Qanâ’ah juga dapat menumbuhkan kelapangan jiwa (Jw.: legawa), zuhud (asketis), dan rasa percaya diri bahwa rezeki dan rahmat Allah SWT itu maha luas, tidak terbatas pada kedudukan dan jabatan yang disandang seseorang.
Karena itu, belajar untuk bersikap Qanâ’ah dalam menjalani kehidupan ini merupakan salah satu bentuk pendakian spiritual yang sangat penting dalam rangka pendekatan diri kepada Allah SWT. Tanpa belajar qanâ’ah, manusia cenderung menjadi serakah, tama’ (rakus) dan korup.

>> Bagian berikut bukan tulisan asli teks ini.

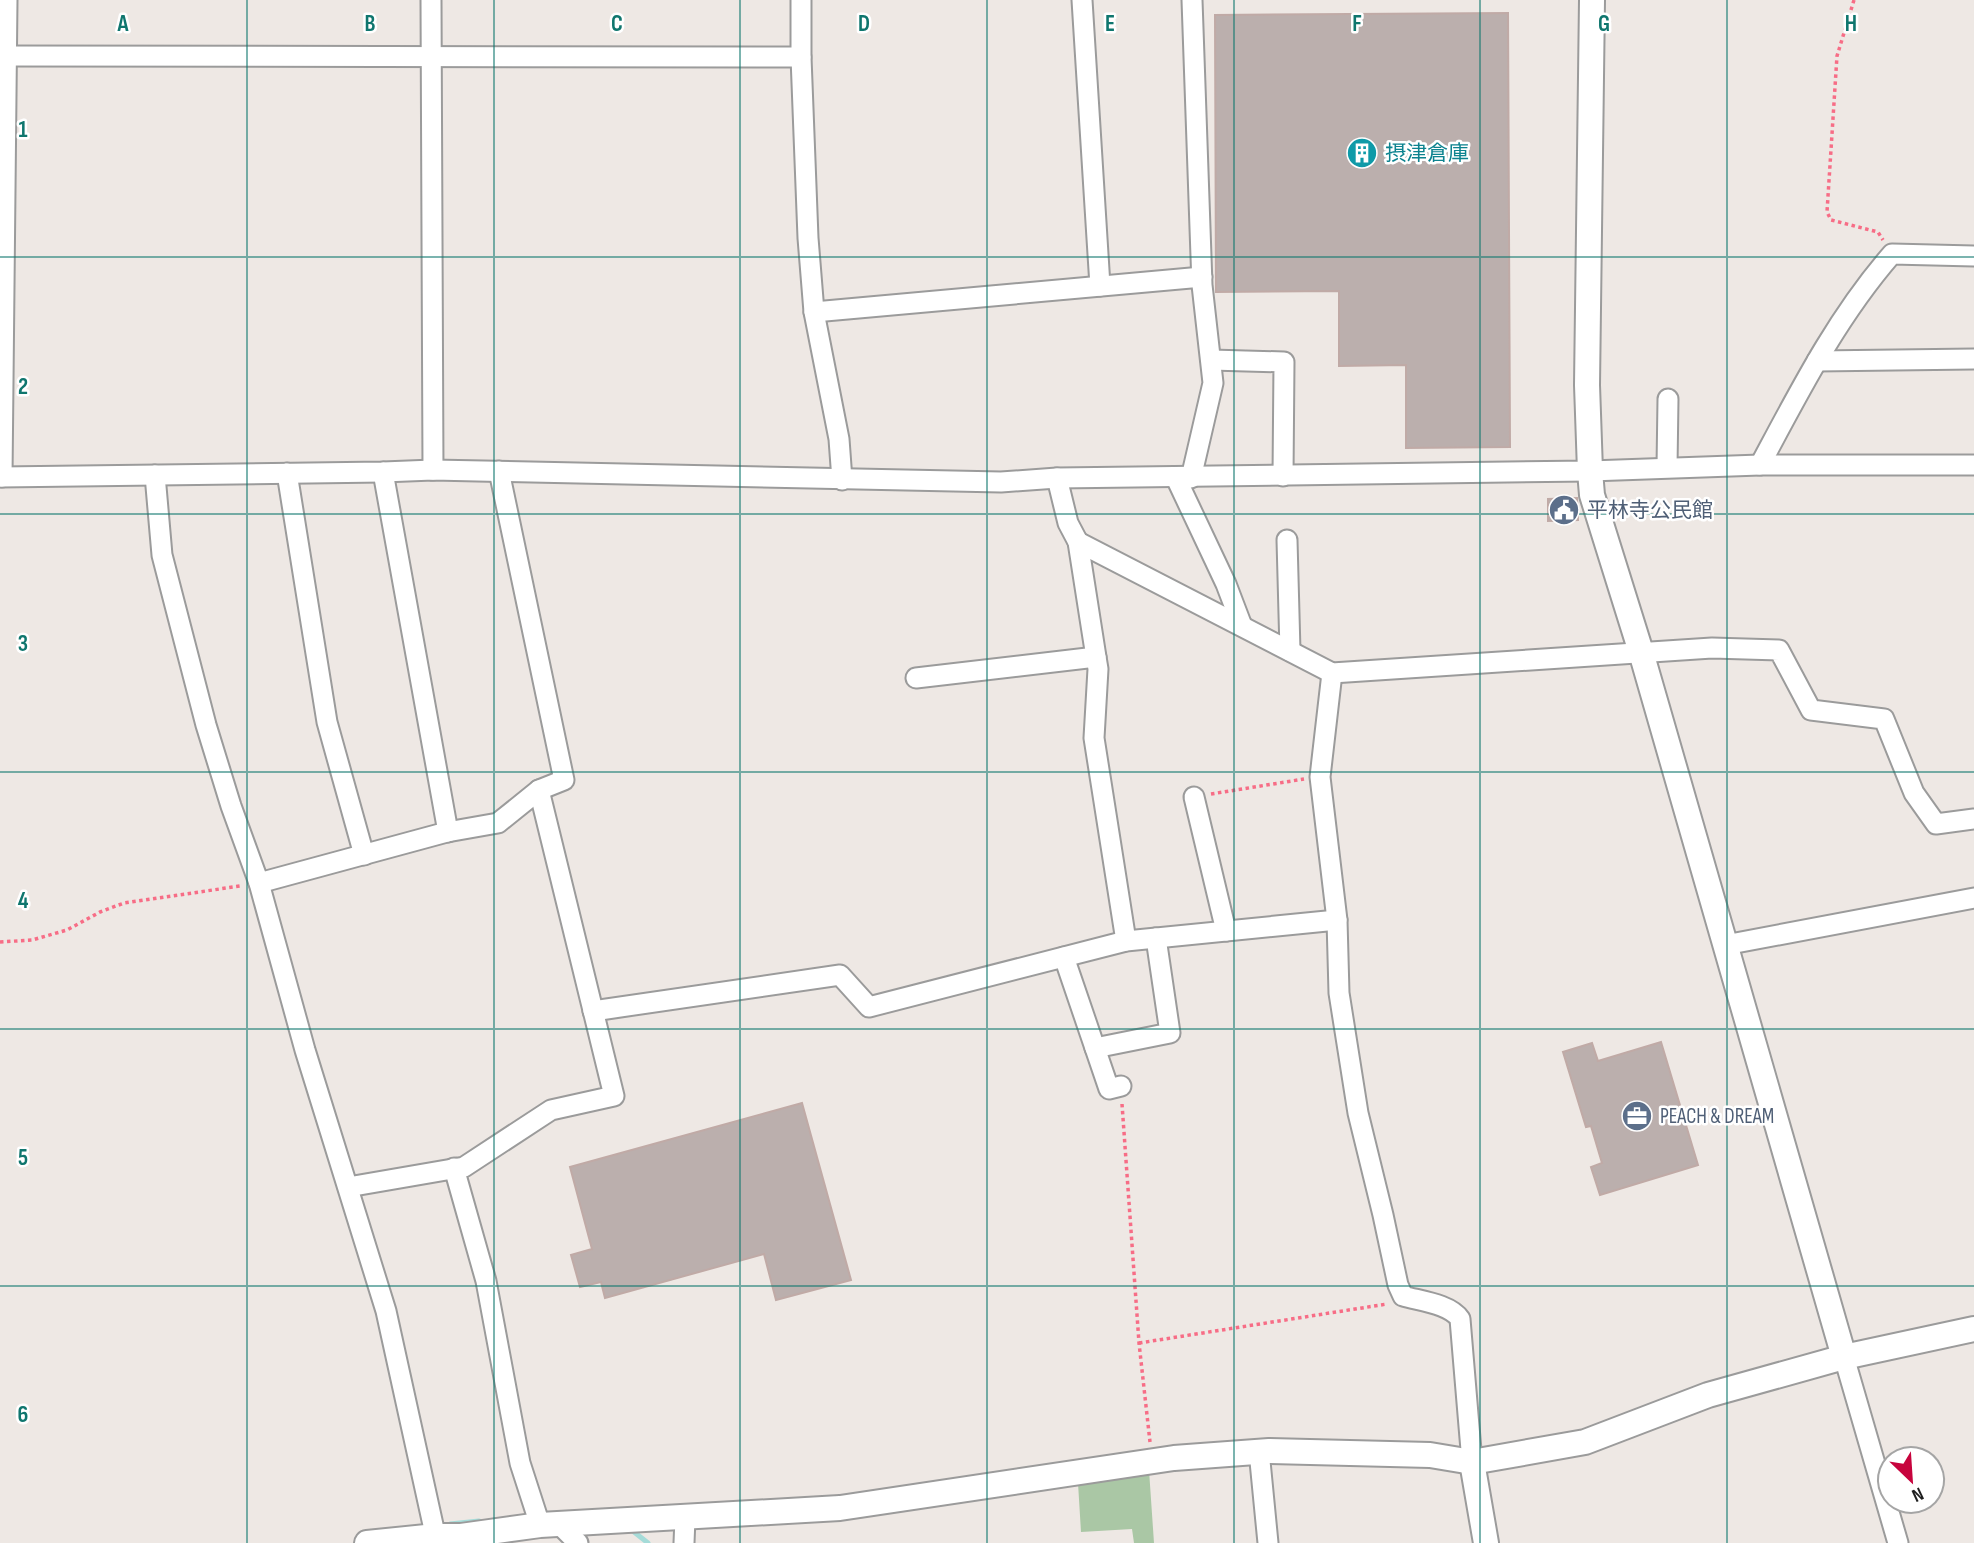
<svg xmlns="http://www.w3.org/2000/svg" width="1974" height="1543" font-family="'Sofia Sans Condensed','Noto Sans JP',sans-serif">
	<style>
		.cemetery { fill: #aac7a5 }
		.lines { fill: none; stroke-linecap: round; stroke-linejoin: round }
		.stream { stroke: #a5dbd8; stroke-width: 5 }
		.building { fill: #bbafad; stroke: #c0aaa6; stroke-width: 2 }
		.minor-casing { stroke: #9b9b9b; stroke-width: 23 }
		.tertiary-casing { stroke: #9b9b9b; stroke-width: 28 }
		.path { stroke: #f76d86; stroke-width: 3.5; stroke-dasharray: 3.5 3.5; stroke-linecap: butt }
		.minor { stroke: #fff; stroke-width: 19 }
		.tertiary { stroke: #fff; stroke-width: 24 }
		.grid { fill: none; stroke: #0f766e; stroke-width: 2; stroke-opacity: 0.55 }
		.labels { text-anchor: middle; stroke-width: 5; stroke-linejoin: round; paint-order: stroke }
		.culture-label { font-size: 21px; fill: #0d838f; stroke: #fff; text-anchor: start }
		.service-label { font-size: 21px; fill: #4e5e75; stroke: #fff; text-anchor: start }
		.grid-label { font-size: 23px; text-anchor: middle; font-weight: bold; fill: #0f766e; stroke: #fff; stroke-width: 5; stroke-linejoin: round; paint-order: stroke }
	</style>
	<rect width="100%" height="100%" fill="#eee8e4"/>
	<path class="cemetery" d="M1149,1470l5,73h-20l-2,-14 -51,3 -3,-49z"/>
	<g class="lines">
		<g class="stream">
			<path d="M450,1524l29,-3"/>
			<path d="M629,1528l19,15"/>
		</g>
	</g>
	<g class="building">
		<path d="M1508,13l2,434 -104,1v-83l-67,1v-75l-123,1 -1,-277z"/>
		<path d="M1577,498l1,22 -30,1v-22z"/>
		<path d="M1661,1042l37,123 -98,30 -9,-28 11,-4 -11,-37 -5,1 -23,-75 29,-9 6,18z"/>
		<path d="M802,1103l49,177 -75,20 -12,-46 -159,44 -4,-16 -21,5 -9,-32 21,-6 -22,-82z"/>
	</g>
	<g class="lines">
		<g class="minor-casing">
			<g id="minor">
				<path d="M431,0l2,470"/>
				<path d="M801,0v57l7,181 6,74 25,127 3,41"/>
				<path d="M1082,0l18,286"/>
				<path d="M0,56l801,1"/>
				<path d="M814,312l388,-35"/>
				<path d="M1211,360l73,2 -1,114"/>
				<path d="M1817,361l157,-2"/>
				<path d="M1760,465c39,-73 77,-148 132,-211l82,2"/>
				<path d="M1667,467l1,-68"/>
				<path d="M383,472l65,360"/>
				<path d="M287,473l40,249 37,133"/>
				<path d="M155,475l7,80 44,170 25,81 28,77 46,167 81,261 51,232"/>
				<path d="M0,477l383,-5 50,-2 568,12 56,-4 533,-7 170,-6h214"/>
				<path d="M2,477l5,-477"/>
				<path d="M1057,478l11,45 10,19 18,115 2,12 -4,69 32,203"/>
				<path d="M1176,478l50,106 16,42"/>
				<path d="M1191,478l22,-95 -11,-98 -10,-285"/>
				<path d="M1287,540l3,111"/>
				<path d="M1078,542l254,131 380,-25 67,2 32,60 73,9 30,74 22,31 38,-5"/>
				<path d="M1332,673l-12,104 17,143 2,73 19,120 25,102 15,70 5,11c17,5 47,8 57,23l12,143"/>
				<path d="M916,678l180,-21"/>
				<path d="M1194,797l32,134"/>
				<path d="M259,883l188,-51 51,-9 41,-33 25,-10 -65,-309"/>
				<path d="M1725,945l249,-47"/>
				<path d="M1064,957l45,132 12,-3"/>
				<path d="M593,1011l247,-36 29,32 257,-66 211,-21"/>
				<path d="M1095,1048l75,-15 -14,-95"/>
				<path d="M454,1168l32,113 34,182 20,62"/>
				<path d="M348,1187l116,-20 87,-57 63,-14 -75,-306"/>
				<path d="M1844,1357l54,186"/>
				<path d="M1259,1451l9,92"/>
				<path d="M560,1525l18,18"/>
				<path d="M684,1543l1,-25"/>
			</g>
		</g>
		<g class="tertiary-casing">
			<g id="tertiary">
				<path d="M1592,0l-5,385 3,86 2,24 49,157 203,705"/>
				<path d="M1472,1462l14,81"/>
				<path d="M367,1543l69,-7h25l79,-11 300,-17 334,-50 95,-7 161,4 42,7 113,-20 123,-47 136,-38 130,-28"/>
			</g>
		</g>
		<g class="path">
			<path d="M1854,0l-17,56 -10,156 4,8 47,12 5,8"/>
			<path d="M1211,794l93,-15"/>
			<path d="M0,942l32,-2 35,-10 33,-18 24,-9 116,-17"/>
			<path d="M1122,1104l17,239 11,99"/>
			<path d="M1139,1343l248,-39"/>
		</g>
		<use href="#minor" class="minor"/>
		<use href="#tertiary" class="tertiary"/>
	</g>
	<path class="grid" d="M247,0v1543M494,0v1543M740,0v1543M987,0v1543M1234,0v1543M1480,0v1543M1727,0v1543M0,257h1974M0,514h1974M0,772h1974M0,1029h1974M0,1286h1974"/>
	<defs>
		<g id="building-disc" transform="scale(1.575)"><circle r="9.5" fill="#0f9aa8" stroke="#fff"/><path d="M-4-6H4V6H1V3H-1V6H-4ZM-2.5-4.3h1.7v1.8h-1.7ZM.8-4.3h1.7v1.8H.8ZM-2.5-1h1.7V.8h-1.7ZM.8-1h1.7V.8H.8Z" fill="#fff"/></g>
		<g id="civic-disc" transform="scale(1.575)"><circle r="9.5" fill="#5c6f8a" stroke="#fff"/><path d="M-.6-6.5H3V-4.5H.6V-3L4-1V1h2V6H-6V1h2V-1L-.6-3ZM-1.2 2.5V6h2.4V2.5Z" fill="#fff"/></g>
		<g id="office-disc" transform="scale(1.575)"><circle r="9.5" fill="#5c6f8a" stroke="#fff"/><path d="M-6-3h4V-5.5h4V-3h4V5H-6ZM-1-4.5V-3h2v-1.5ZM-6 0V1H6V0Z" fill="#fff"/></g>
	</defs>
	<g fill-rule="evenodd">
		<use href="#building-disc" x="1362" y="153"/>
		<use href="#civic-disc" x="1564" y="510"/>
		<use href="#office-disc" x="1637" y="1116"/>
	</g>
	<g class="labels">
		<g class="culture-label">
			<text x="1385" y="160">摂津倉庫</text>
		</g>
		<g class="service-label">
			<text x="1587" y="517">平林寺公民館</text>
			<text x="1660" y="1123">PEACH &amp; DREAM</text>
		</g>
	</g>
	<g class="grid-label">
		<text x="123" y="31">A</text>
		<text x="370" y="31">B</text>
		<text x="617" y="31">C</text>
		<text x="864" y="31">D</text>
		<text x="1110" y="31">E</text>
		<text x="1357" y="31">F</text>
		<text x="1604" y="31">G</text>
		<text x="1851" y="31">H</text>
		<text x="23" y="137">1</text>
		<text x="23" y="394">2</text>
		<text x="23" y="651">3</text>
		<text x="23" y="908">4</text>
		<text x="23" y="1165">5</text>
		<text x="23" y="1422">6</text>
	</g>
	<g transform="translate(1911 1480) rotate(155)"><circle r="33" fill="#ffffff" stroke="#a5a5a5" stroke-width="2"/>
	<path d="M0-5L12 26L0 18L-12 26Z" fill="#c7043d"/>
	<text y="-10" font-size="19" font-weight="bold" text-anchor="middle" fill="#1e1e1e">N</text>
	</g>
</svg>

Lebih-lebih jika ketiadaan aanâ’ah itu disandingkan dengan kekuasaan politik, maka yang bersangkutan akan semakin tidak bisa mengendalikan dirinya dari korupsi dan memperkaya diri sendiri.
Imam asy-Syafi’i mengatakan: "Jika engkau mempunyai hati yang qanâ’ah, maka engkau dan pemilik dunia ini sama saja." Perkataan Imam asy-Syafi'i ini senada dengan wasiat Ali bin Abi Thalib karramallâhu wajhahu, yang menyatakan bahwa "qanâ’ah itu merupakan kekayaan yang tidak pernah sirna."
Jabatan dan kekayaan itu datang silih berganti, dan tidak pernah abadi. “Siapa bersikap dan belajar qanâ’ah, hidupnya selalu bahagia. Sebaliknya siapa berlaku tama’ (rakus), ia akan menderita sepanjang masa,” demikian kata Imam Ibn al-Jauzi.
Belajar menjadi orang yang bersikap Qanâ’ah sebenarnya tidak sulit. Menurut Ibrahim bin Muhammad al-Haqil, dalam bukunya, al-Qanâ’ah Mafhûmuhâ, Manâfi’uhâ, al-Tharîq Ilaihâ, ada beberapa kiat menjadi Qanâ’ah.
Pertama, pengakuan secara tulus bahwa Allah itu Mahaadil dalam membagi rezeki bagi semua makhluk-Nya, termasuk manusia.
Rezeki yang diberikan oleh Allah kepada manusia tidak diukur menurut tingkat pendidikan, kedudukan, dan jabatan. Rezeki tidak selalu berbanding lurus dengan status sosial, jabatan, dan jenjang pendidikan.
Kedua, melatih diri untuk tidak iri dan dengki terhadap kelebihan dan kekayaan yang diberikan kepada orang lain. Sebab iri dan dengki hanya akan menambah penderitaan jiwa dan pengikisan amal kebajikan si pendengki.
Kekayaan yang diberikan oleh Allah merupakan ujian bagi yang menerimanya: apakah dia bisa memanfaatkan dan mensyukurinya dengan baik atau justeru mengingkarinya?
Ketiga, menyadari sepenuh hati jabatan dan kekayaan itu amanah yang harus dipertanggungjawabkan di dunia dan akhirat.
Karena itu, ambisi berlebihan untuk merebut dan mempertahankan kekuasaan, khususnya kekuasaan politik, hanya akan memperturutkan nafsu politik daripada mengedepankan kearifan dan peningkatan kinerja demi kemaslahatan dan kemajuan umat manusia.
Keempat, menyikapi dan meresponi segala anugerah, kecil maupun besar, sedikit maupun banyak, dengan meningkatkan rasa syukur. Yakinilah bahwa yang membuat pemberian Allah itu bermakna dan bernilai tambah adalah syukur.
وَإِذْ تَأَذَّنَ رَبُّكُمْ لَئِن شَكَرْتُمْ لَأَزِيدَنَّكُمْ ۖ وَلَئِن كَفَرْتُمْ إِنَّ عَذَابِي لَشَدِيدٌ
“Dan (ingatlah) ketika Tuhanmu memaklumkan, "Sesungguhnya jika kamu bersyukur, niscaya Aku akan menambah (nikmat) kepadamu, tetapi jika kamu mengingkari (nikmat-Ku), maka pasti azab-Ku sangat berat." (QS. Ibrahim [14]: 7).